Course:CICS525/Notes/Consistency-1

Introduction

Consistency
Consistency models
- Strict consistency
- Sequential consistency

Replicated data a huge theme in distributed systems

For performance and fault tolerance
Often easier to replicate data than computation
Examples:
- Caching of web pages (Web browser)
- memcached for web servers
All these examples involve optimizations for performance
- How do we know if an optimization is correct?
- We need to know how to think about correct execution of distributed programs.
Most of these ideas from multiprocessors and databases 20/30 years ago.
For now, just correctness and efficiency, not fault-tolerance.

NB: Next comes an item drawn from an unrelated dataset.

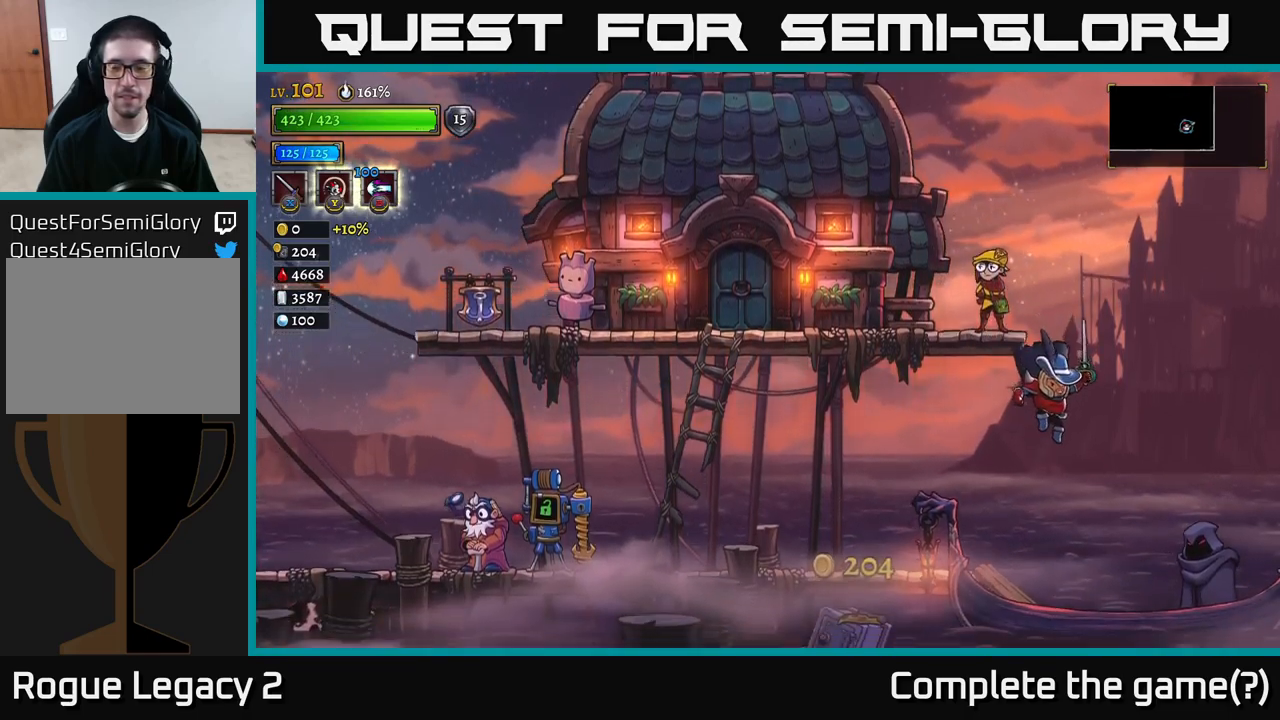
{"buttons": [], "left_stick": "right", "right_stick": "center", "events": [[17, "left_stick", "center"], [450, "left_stick", "right"]]}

Replicating content that isn't modified (or has a single writer) is "simple"
- See, for example, Web browser
- Browser obeys HTTP expiration directive and last-modified
More interesting with multiple writers!

Naive distributed memory

(diagram that you can draw)
CPU0, CPU1, CPU2, network
each host has a local copy of all of memory
read: from local memory
write: send update msg to each other host (but don't wait)
fast: never waits for communication
Does this memory work well?
Example 1:

CPU0:
  v0 = f0();
  done0 = true;
CPU1:
  while(done0 == false)
   ;
  v1 = f1(v0);          
  done1 = true;
CPU2:
  while(done1 == false)
   ;
  v2 = f2(v0, v1);

Intuitive intent:
- CPU2 should execute f2() with results from CPU0 and CPU1
- waiting for CPU1 implies waiting for CPU0
Example 1 won't work with naive distributed memory:
- Problem A:

[time diagram]
CPU0's writes of v0 and done0 may be interchanged by network
leaving v0 unset but done0=true

- how to fix this problem?
- Problem B:

[time diagram]
CPU2 sees CPU1's writes before CPU0's writes
i.e. CPU2 and CPU1 disagree on order of CPU0 and CPU1 writes

- how to fix?
Naive distributed memory is fast but has unexpected behavior
- maybe it isn't "correct"
- maybe we should never have expected Example 1 to work

Time synchronization and challenges

Global time sync can help resolve some consistency issues in a distributed system
A global clock is hard to implement
Protocols such as NTP may sometimes not offer sufficient precision

How can we write correct distributed programs with shared storage?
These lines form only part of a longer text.